What makes me so upset about this pattern and issue is.

These people don't EVER explain why they didn't respond. They just deflect and avoid explaining, worse case they'll lie. So I usually just drop the topic of why they didn't respond.

And if it's about important enough stuff I never had any other idea to do other than just repeatedly try to contact the person after I think enough time passed so it doesn't look like too frequent or like harassing.

And then it drives me mad crazy having to do this after it's already been a pattern especially if it's with someone I care about or like very much.

I mean, having to wait and then having to try again and so on and it's all up in the air and never clear and who knows how long it's gonna go on and ugh. That totally drives me mad frustrated and upset and then I have to really control myself hard to keep that in and not mention to these people how I feel.

If I was to try and have empathy like maybe they got distracted or have trouble with how to communicate, that's just so vague to me because it doesn't solve the issue that these people just somehow decide to ignore my messages even if it's about something actually important or something that I myself would definitely try to answer if they asked me.

And if I tried to empathise like that, that maybe it's them having communication issues, that makes me feel so crap and pulls me down, because it's like putting a burden on myself accommodating for them even more than I've already tried to. And it feels like accepting their bad attitude towards me. Feels like I'd have to accept disrespect. On top of their already upsetting and driving me crazy. I'd rather not feel all that...

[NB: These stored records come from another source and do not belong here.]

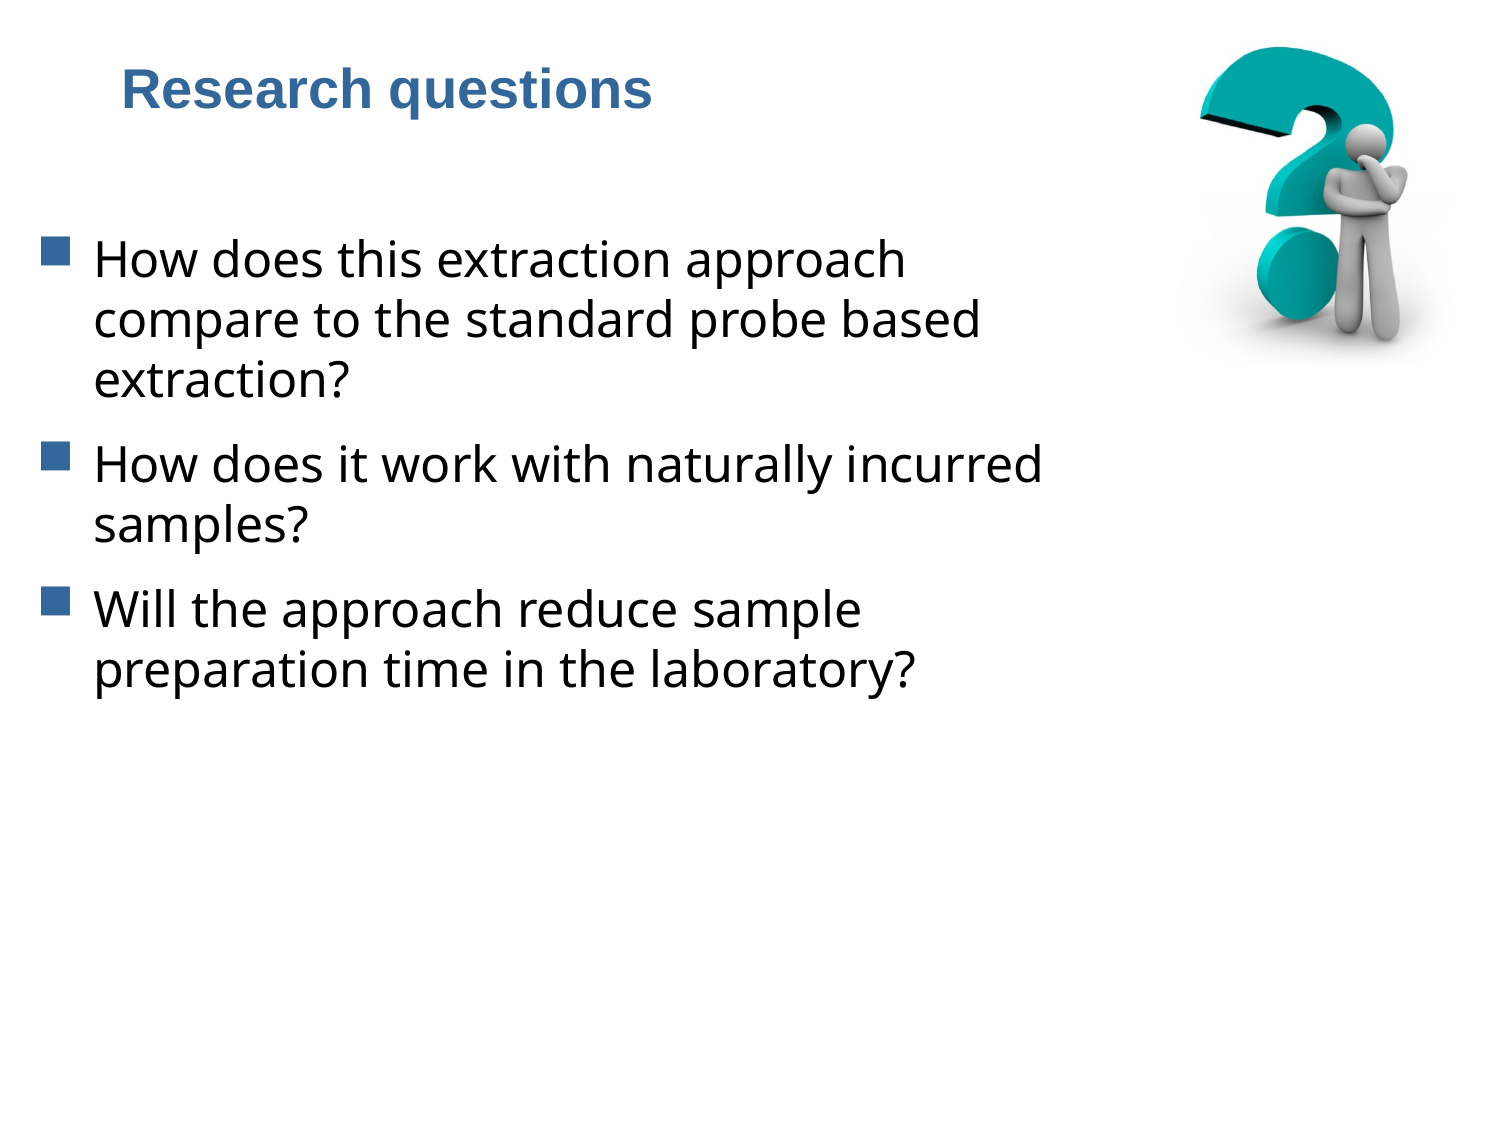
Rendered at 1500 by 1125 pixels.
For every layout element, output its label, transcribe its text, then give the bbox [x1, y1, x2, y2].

text_box How does this extraction approach compare to the standard probe based extraction? How does it work with naturally incurred samples? Will the approach reduce sample preparation time in the laboratory? [29, 219, 1128, 705]
title Research questions [113, 47, 1151, 126]
picture [1151, 42, 1475, 366]
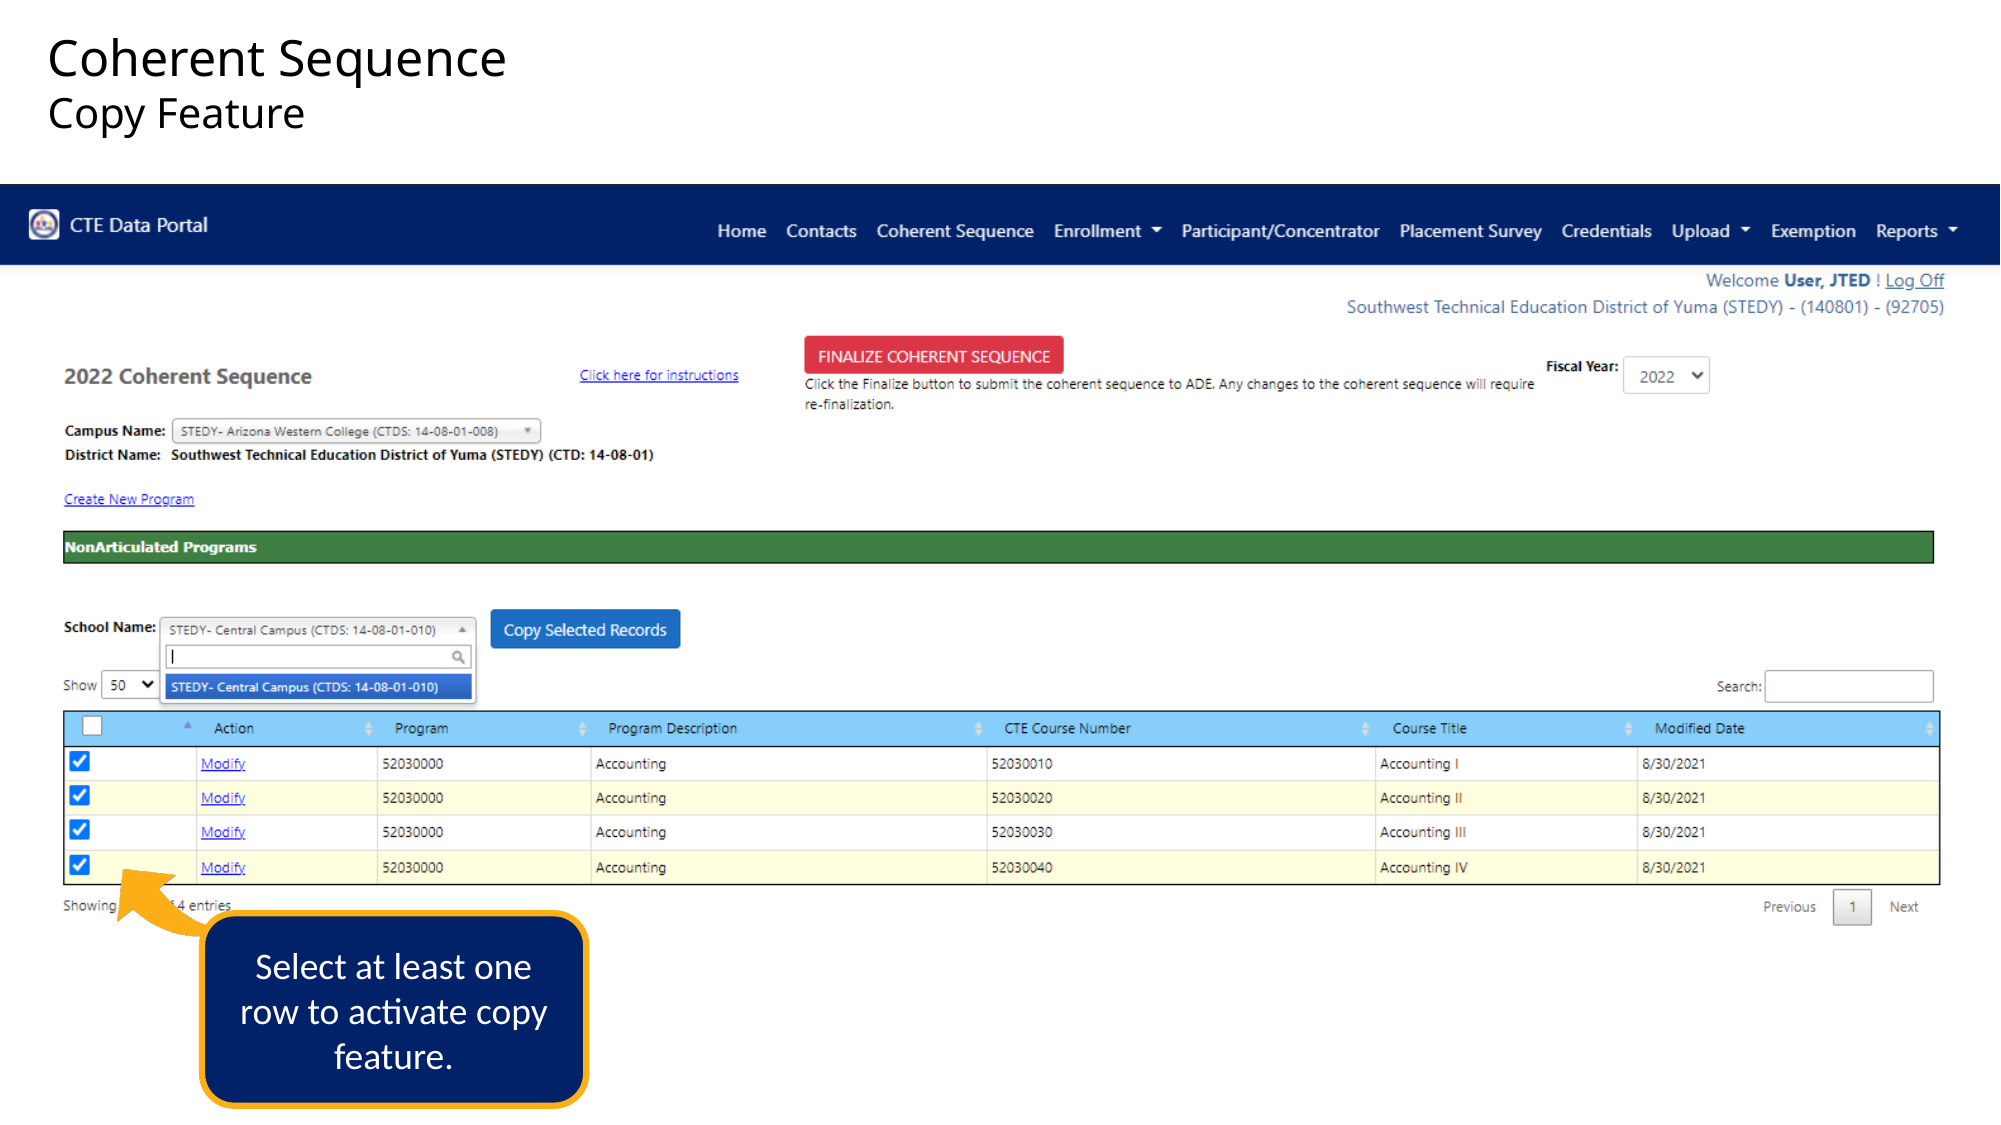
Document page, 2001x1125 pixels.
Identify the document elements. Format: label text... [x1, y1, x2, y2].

So I'm more interested in how to communicate with these people rather than just repeatedly try to ask the same thing over time... If communication can even be done with them when it gets like this.

Anecdote , I once was in a weird mindset and I felt like I was assuming these absurdly nice things like being totally "radically open" to the point of it being absurd asking this guy I mentioned, about why he ignored my texts. And I just tried to have like infinite empathy where I ignored how bad he'd made me feel, and asked in this interested, helpful manner and I tried to disclaim every line of mine to make sure he won't think it's some accusation or questioning him, and he instantly goes like, admitting he "f***ed up". I didn't expect that answer at all.

That guy tried to screw me over really bad in the end, though. He did some really bad things. I no longer talk to him.